- Assignment -
In the records that follow, find each line with the word "Ceiba" and copy it.

Stored data entries
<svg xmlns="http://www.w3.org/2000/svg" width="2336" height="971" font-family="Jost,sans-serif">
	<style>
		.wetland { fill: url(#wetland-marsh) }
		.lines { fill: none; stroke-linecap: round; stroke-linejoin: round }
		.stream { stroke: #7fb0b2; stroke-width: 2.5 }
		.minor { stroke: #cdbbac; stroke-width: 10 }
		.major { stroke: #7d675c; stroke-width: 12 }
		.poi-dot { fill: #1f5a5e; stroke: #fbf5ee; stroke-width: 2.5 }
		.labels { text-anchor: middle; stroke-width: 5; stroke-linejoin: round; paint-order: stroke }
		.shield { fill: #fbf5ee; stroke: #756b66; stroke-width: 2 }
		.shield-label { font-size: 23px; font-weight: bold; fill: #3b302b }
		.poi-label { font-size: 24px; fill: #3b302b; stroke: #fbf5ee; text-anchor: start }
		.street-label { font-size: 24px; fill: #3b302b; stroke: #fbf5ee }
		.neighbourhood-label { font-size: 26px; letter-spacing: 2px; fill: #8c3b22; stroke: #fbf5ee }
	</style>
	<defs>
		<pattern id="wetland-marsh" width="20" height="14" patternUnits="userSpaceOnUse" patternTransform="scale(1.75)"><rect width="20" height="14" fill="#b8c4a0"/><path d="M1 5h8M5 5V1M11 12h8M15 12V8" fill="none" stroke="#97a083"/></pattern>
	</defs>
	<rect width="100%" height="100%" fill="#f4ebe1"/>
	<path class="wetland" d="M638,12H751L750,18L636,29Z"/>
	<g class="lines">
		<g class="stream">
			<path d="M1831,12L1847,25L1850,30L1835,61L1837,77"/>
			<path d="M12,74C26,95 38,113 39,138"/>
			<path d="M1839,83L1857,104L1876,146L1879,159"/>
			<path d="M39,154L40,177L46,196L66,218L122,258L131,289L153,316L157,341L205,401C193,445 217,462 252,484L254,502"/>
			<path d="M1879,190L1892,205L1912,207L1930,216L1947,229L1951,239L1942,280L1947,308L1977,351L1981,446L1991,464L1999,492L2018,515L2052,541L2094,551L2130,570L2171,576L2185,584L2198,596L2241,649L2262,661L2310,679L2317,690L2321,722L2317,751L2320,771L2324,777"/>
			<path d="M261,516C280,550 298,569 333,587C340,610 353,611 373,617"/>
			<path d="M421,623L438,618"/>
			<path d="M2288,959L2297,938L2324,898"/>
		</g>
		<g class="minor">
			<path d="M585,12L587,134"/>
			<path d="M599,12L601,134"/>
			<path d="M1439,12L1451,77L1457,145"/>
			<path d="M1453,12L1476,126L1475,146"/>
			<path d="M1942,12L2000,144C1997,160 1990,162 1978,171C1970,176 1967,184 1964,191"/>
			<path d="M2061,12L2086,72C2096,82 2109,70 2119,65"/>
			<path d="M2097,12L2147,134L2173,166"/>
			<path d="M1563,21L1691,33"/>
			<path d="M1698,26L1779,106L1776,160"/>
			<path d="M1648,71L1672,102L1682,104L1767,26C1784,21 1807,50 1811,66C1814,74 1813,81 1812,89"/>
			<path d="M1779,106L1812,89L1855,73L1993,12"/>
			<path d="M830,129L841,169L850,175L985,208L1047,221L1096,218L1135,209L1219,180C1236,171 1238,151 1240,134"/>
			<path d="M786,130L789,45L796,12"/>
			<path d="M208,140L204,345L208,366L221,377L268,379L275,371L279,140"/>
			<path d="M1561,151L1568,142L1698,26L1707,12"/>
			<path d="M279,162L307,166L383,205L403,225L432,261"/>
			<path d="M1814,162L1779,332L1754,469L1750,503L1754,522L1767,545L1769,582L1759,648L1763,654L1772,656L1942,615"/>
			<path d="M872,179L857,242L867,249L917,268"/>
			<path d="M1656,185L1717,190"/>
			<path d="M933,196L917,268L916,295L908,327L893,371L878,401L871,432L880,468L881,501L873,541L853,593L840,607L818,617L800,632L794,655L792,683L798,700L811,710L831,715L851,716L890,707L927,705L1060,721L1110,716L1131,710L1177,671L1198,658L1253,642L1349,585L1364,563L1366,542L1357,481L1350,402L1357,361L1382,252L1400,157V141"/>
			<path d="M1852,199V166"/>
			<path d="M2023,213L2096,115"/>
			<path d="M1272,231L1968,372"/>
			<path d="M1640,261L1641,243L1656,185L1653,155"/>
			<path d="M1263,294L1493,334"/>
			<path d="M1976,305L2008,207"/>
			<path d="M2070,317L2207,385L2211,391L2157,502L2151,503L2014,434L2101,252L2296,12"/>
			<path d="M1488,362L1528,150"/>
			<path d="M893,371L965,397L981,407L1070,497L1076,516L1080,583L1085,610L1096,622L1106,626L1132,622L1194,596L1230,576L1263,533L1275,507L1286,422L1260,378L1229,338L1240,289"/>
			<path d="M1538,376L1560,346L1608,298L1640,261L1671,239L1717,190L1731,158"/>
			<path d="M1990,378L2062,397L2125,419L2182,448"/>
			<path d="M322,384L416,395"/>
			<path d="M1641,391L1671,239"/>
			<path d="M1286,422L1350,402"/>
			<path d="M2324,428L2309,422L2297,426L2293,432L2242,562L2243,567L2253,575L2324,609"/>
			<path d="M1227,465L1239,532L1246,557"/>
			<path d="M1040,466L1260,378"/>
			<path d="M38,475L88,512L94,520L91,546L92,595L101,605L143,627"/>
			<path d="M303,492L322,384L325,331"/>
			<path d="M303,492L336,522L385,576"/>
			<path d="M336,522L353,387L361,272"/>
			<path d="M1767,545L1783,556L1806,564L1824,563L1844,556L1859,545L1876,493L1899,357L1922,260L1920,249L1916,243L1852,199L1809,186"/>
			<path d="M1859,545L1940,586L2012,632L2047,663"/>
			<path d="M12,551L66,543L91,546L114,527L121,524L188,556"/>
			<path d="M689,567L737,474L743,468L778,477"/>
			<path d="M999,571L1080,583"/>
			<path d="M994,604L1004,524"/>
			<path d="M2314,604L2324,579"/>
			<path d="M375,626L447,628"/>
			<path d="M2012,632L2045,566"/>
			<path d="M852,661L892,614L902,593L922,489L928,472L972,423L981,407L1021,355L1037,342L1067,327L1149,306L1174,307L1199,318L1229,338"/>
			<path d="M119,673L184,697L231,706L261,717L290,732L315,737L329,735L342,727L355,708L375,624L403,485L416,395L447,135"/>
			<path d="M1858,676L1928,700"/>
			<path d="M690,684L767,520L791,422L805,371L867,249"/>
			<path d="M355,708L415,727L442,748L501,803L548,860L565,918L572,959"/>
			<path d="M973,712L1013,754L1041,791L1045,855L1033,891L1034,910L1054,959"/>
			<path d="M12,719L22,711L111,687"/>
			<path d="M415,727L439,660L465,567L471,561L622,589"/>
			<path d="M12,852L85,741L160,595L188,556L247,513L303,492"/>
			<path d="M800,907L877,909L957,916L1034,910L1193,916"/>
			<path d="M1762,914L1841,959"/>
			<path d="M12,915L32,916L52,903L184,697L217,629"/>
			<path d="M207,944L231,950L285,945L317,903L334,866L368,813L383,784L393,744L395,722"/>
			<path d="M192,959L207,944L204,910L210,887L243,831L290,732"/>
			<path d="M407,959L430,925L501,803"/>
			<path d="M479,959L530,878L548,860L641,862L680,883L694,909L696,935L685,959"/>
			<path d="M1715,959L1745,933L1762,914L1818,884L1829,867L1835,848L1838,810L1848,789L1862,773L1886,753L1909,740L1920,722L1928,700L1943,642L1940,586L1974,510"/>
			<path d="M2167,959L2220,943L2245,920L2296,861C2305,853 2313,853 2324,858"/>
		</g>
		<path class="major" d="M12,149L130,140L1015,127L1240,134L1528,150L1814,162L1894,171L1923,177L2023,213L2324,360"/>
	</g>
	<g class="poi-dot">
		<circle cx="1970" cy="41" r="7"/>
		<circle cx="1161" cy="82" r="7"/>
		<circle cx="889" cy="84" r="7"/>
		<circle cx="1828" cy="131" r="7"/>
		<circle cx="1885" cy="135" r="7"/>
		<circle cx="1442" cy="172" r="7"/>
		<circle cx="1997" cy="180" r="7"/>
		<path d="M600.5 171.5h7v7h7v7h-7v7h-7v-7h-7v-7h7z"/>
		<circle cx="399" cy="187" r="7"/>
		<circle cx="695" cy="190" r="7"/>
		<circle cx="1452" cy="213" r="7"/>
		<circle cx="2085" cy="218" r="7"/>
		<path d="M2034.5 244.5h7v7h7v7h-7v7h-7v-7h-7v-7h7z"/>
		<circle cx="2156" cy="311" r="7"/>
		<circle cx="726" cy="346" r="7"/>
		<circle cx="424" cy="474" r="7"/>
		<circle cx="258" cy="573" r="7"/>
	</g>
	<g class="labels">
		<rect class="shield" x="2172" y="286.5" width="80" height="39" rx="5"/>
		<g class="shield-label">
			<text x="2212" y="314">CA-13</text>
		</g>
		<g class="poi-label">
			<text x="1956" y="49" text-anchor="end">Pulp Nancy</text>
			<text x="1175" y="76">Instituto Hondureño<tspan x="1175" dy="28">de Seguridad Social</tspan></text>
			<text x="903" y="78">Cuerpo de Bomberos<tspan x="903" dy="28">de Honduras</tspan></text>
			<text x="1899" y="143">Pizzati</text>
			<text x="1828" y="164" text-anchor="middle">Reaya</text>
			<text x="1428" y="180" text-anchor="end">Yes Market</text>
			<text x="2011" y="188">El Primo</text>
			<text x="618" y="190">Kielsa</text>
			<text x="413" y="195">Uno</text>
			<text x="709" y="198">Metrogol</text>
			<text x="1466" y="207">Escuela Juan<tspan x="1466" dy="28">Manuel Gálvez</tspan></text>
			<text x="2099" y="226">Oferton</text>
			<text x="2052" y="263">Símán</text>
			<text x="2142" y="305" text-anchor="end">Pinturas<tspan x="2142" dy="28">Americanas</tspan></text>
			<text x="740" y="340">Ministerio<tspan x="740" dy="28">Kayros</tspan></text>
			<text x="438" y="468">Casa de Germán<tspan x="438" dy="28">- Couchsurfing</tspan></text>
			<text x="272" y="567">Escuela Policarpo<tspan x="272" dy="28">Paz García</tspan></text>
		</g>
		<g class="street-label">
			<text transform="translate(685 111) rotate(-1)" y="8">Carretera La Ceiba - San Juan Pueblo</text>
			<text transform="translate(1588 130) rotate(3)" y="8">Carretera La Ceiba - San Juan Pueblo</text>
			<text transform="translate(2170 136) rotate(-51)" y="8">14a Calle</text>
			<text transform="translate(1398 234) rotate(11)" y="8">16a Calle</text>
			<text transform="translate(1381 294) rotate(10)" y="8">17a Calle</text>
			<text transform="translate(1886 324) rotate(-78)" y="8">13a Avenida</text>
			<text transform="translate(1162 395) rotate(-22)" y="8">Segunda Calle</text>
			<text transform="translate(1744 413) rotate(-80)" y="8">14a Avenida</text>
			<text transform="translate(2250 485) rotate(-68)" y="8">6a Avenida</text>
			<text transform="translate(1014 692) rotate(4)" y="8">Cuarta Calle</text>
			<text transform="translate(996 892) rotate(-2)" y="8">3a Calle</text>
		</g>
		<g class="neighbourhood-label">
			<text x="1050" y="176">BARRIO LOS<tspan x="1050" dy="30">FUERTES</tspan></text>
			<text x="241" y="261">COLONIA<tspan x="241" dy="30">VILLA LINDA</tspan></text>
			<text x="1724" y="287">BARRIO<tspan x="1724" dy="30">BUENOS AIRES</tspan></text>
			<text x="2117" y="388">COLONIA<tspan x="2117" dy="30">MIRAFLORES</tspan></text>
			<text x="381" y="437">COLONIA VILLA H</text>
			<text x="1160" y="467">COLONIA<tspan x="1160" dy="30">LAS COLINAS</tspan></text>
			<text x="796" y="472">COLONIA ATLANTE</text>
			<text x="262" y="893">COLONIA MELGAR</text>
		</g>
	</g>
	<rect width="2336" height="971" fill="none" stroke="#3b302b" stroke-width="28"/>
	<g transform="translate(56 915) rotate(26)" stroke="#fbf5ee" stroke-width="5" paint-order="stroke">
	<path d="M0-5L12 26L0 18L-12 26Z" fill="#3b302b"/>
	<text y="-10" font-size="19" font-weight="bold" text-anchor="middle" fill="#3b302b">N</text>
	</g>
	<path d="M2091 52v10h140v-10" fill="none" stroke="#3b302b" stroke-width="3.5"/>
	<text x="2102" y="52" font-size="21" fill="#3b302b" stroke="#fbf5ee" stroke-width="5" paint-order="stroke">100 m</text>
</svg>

- Solution to this problem -
			<text transform="translate(685 111) rotate(-1)" y="8">Carretera La Ceiba - San Juan Pueblo</text>
			<text transform="translate(1588 130) rotate(3)" y="8">Carretera La Ceiba - San Juan Pueblo</text>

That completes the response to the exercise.